What you are asked to do: From the listing below, pull each line that includes "some".

***** Data records

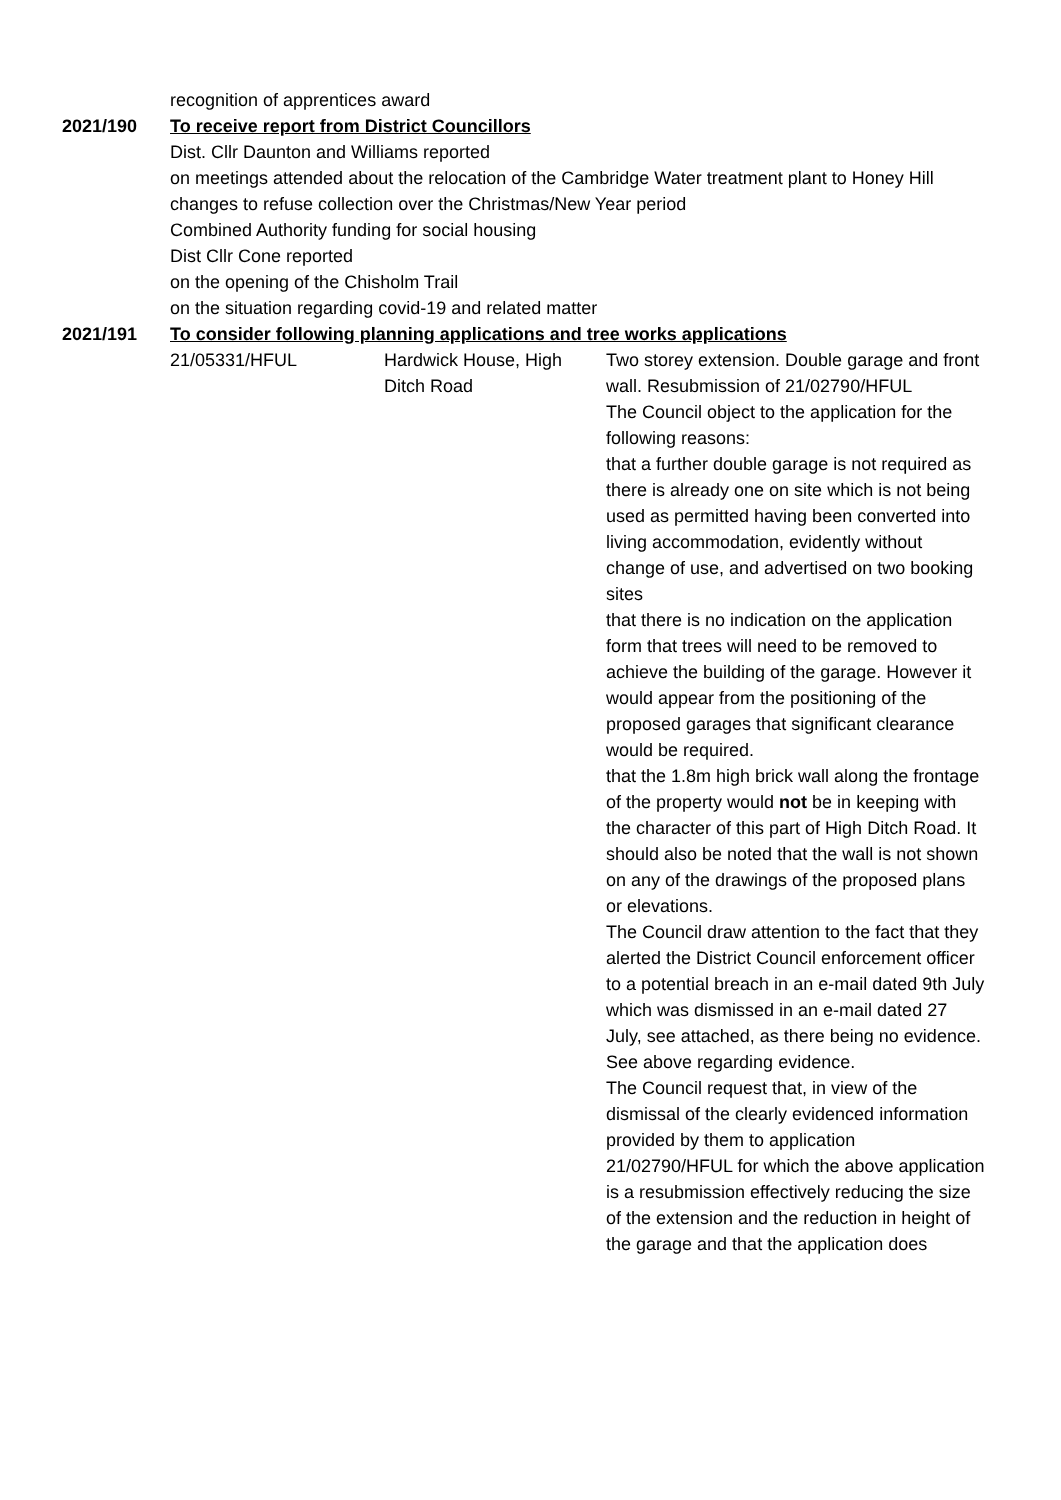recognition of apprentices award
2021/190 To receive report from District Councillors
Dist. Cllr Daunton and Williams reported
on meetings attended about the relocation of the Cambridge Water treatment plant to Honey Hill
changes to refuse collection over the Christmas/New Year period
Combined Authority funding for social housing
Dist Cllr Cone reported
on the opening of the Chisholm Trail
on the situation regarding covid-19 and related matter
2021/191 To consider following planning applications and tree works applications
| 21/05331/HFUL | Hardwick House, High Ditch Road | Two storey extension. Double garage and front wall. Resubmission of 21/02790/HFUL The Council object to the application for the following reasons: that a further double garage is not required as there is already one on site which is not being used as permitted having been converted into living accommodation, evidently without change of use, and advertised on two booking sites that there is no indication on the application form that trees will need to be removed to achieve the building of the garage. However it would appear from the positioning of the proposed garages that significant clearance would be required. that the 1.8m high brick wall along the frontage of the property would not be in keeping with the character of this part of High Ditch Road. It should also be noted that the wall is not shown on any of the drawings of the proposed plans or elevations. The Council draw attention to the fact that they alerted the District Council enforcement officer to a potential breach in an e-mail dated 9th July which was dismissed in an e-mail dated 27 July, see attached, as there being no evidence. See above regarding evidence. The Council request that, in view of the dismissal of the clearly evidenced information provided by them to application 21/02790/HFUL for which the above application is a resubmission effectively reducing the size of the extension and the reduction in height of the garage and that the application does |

**********
***** Data records

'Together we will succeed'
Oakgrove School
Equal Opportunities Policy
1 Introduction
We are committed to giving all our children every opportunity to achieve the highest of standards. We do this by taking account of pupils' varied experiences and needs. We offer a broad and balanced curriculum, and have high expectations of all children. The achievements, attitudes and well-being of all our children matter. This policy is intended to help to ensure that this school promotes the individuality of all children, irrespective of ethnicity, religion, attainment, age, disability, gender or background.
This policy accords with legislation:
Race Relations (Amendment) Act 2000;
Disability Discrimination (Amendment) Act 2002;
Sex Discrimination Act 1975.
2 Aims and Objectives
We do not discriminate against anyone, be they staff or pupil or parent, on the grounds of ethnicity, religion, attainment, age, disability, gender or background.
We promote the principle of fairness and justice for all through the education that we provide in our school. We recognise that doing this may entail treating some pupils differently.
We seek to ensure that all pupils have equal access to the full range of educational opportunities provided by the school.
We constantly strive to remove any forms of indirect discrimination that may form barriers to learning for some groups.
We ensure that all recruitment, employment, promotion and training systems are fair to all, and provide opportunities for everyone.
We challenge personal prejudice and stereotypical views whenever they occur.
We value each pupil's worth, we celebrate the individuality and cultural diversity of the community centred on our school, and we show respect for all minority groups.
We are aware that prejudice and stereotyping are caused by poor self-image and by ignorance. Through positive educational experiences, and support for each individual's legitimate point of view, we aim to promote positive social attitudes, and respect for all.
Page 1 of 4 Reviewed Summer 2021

**********

Response to this exercise:
We promote the principle of fairness and justice for all through the education that we provide in our school. We recognise that doing this may entail treating some pupils differently.
We constantly strive to remove any forms of indirect discrimination that may form barriers to learning for some groups.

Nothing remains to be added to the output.